7. The Business Takes Over
More technology services will be purchased by business leaders rather than IT in 2015. "As consumer products like cars and
washing machines and thermostats continue to embed technology, more and more product engineering teams will treat IT and
IT services as core purchases and will take over those contracts directly," says Ferussi Ross of Neo Group. "This will split
current shared services organizations that don't understand the trend." In the short term, it will also shift power to suppliers who
have new buyers to target -- minus the burdensome bidding and RFP processes of the past.
"IT will struggle to migrate itself successfully to a service brokerage model, pulling disparate services back in from business
units that have put their own applications in the cloud rather than wait for IT to provision infrastructure," adds Fueless. "IT's case
will be compelling where they can deliver savings through rationalization, integration and superior service measurement and
selection."
8. The RFP Fades
Speaking of traditional IT procurement processes, the tried-and-true RFP process will begin to lose its luster. In today's dynamic
era of technology change, the traditional RFP simply takes too long and costs too much. By the time the proposals come in, the
business requirements have often changed.
Look for new purchasing processes, such as enterprise marketplaces, to take the place of RFPs. "Imagine floating a 'request for
food' every time you're deciding on a restaurant," says Pratham Mittal co-founder of VenturePact, a marketplace connecting
providers with customers.
"Emerging technologies are not a good fit for the RFP model. There are new technologies coming up every day that enterprises
may not understand. Think Google Glass. Think wearables. Big companies need to collaboratively work with service providers
to really figure out how this can be used in their enterprise."

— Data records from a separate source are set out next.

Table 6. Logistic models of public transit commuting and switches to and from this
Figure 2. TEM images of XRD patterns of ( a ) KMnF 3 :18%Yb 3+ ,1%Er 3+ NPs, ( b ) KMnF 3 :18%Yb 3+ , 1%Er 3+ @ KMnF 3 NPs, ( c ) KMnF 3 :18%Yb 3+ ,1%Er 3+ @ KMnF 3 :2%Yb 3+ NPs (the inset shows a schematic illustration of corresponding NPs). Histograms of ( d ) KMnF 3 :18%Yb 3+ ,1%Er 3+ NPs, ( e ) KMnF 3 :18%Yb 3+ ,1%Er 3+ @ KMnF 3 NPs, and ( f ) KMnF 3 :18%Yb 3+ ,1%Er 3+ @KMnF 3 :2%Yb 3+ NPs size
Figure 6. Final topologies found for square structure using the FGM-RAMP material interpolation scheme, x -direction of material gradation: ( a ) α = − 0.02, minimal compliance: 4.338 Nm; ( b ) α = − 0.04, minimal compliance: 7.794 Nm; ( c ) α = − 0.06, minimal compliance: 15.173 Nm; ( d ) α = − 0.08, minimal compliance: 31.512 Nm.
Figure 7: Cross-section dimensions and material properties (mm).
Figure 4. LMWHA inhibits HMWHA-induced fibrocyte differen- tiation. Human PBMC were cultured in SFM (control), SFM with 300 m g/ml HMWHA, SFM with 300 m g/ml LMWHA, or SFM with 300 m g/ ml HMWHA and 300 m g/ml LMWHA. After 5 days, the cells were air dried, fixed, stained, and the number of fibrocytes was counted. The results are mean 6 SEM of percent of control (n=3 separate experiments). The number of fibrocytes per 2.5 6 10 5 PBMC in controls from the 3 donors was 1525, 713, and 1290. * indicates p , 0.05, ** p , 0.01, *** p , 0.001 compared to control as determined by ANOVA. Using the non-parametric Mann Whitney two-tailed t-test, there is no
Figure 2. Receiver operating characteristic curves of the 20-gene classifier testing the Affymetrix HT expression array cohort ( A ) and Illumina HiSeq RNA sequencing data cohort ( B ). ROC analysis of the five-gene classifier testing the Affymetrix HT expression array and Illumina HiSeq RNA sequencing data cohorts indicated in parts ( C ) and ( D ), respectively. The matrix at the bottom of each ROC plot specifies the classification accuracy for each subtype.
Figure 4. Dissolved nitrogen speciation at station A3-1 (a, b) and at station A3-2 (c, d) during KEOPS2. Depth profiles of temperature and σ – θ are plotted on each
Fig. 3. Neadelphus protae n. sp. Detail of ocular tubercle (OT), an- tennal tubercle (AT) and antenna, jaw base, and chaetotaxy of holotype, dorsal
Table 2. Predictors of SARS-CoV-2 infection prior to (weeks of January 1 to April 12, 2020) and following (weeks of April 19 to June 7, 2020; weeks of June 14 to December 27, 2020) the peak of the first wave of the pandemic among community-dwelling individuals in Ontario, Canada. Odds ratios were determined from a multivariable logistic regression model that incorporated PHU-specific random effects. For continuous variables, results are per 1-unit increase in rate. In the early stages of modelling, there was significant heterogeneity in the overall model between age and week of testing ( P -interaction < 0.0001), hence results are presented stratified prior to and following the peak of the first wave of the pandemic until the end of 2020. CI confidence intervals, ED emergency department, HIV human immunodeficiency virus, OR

9. The Cloud Comes Down to Earth
Okay, we predicted last year that the cloud would get grounded. In 2015, it will.
"Enterprises will take a pragmatic approach to cloud-provided infrastructure and solutions, gaining confidence and building
internal expertise along the way," says Andy Sealock, partner with outsourcing consultancy Pace Harmon. Cloud-based
solutions will continue to serve as point solutions within given functions, while more general cloud computing and storage
solutions will progress down two distinct paths. "The first path, which will progress faster, is for new applications that can be
designed from the beginning to optimize cloud infrastructure.
Early adopters may set official policies whereby they need an exception from the governance process to not develop new apps
optimized for the private or public cloud," Sealock says. "The second path addresses porting existing apps over to cloud
infrastructure. For large, complex Fortune 2000 IT environments with a very heterogeneous application footprint, this requires
app-by-app analysis and testing to ensure that it will perform and maintain SLAs, and that it won't inefficiently
infrastructure and run up variable costs that will sink the business case."
"Amazon Web Services and Softlayer are both well positioned to see significant growth at the enterprise layer," says Hall of
ISG. Companies will have to get past their security and business continuity concerns. And they may abandon the term "cloud"
altogether. Companies will recognize "that the term no longer means anything at all," says Fueless. "Providers and pundits will
need to specify [Infrastructure-as-a-Service] IaaS, [Platform-as-a-Service] PaaS or SaaS at a minimum, with qualifiers like
dedicated, shared, public, private, on-premises, off-premises to participate in any useful discussion of infrastructure services."
10. The Sourcing Decision Becomes Data-Driven
"Data and analytics will play a central role in sourcing advisory," predicts Vashistha of Neo Group. "As the complexity of
sourcing rises and clients become increasingly sophisticated, the need to find the next set of opportunities and optimization will
benefit greatly from analytics and not just expert advice."
"Enterprises will rely on better data and cost transparency to understand optimization opportunities and require better
integration of their management processes to integrate multiple cloud providers and service providers," says Hall of ISG.